Some will volunteer to work as community club leaders and guide 4H members at monthly meetings, provide safe meeting locations, provide fun activities, and grant opportunities for our local kids to grow as positive citizens.

Some volunteers work with youths as project leaders. These helpers guide our youth in a less formal setting, usually project-related workshops, clinics, and training sessions. Volunteers like this also help at special events, activities, during the county fairs, and at the state fair.

Now 4-H volunteers can receive training from the Iowa State University Extension and Outreach in a variety of subjects and are provided with curriculum and support if needed.

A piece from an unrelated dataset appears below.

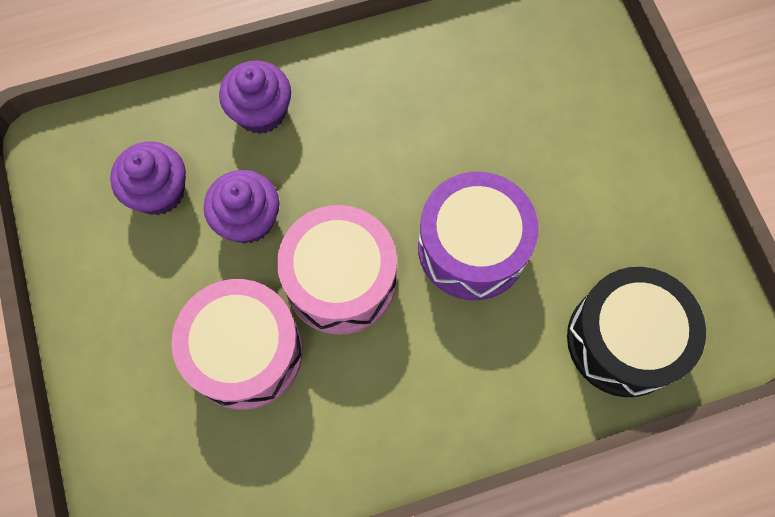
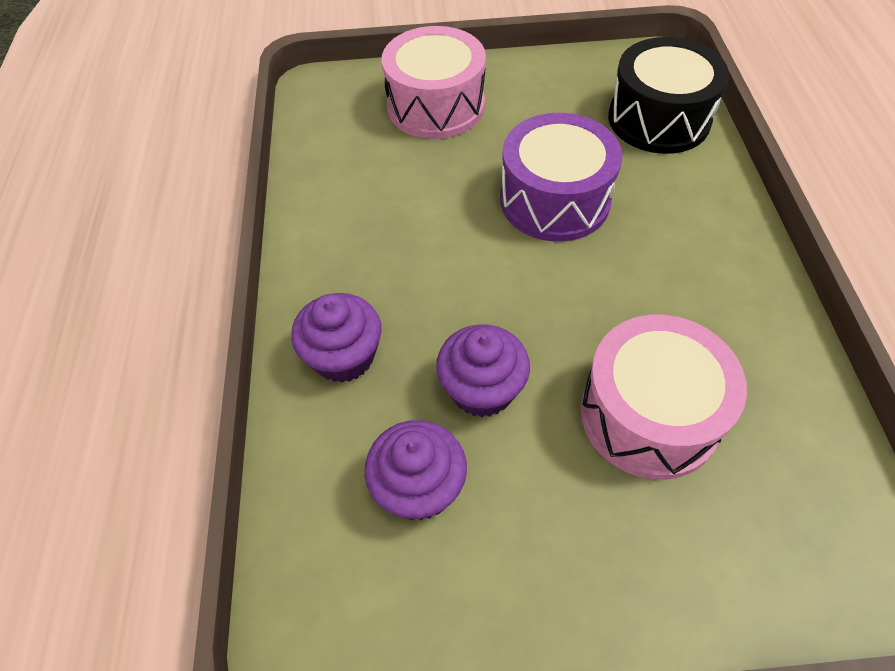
camera: 75 degrees left, 15 degrees down
(340, 280) = (573, 310): pink drum -> pink drum (436, 106)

My father gave his time and energy to help me grow in to a mature and hard-working young man and one of the ways he did it was by volunteering in 4H. The biggest thing I learned from my family’s involvement with 4H was that everyone has something to give. Maybe it’s a special talent only you have. Maybe it’s a new skill you’ve learned and can help others with. It could just be time with a caring adult in a safe location. Everyone out there has a different reason to volunteer —whatever your reason may be; you are needed. I may not volunteer in 4H now, but my experience with caring adults led me to volunteer on the Cascade Soccer Board and coach youth co-ed soccer in my local community each late summer and in to Fall. So, give back to your local community this year, April 17th through the 23rd. You’ll feel better for helping, and you just might help bring some joy to a local kid’s life.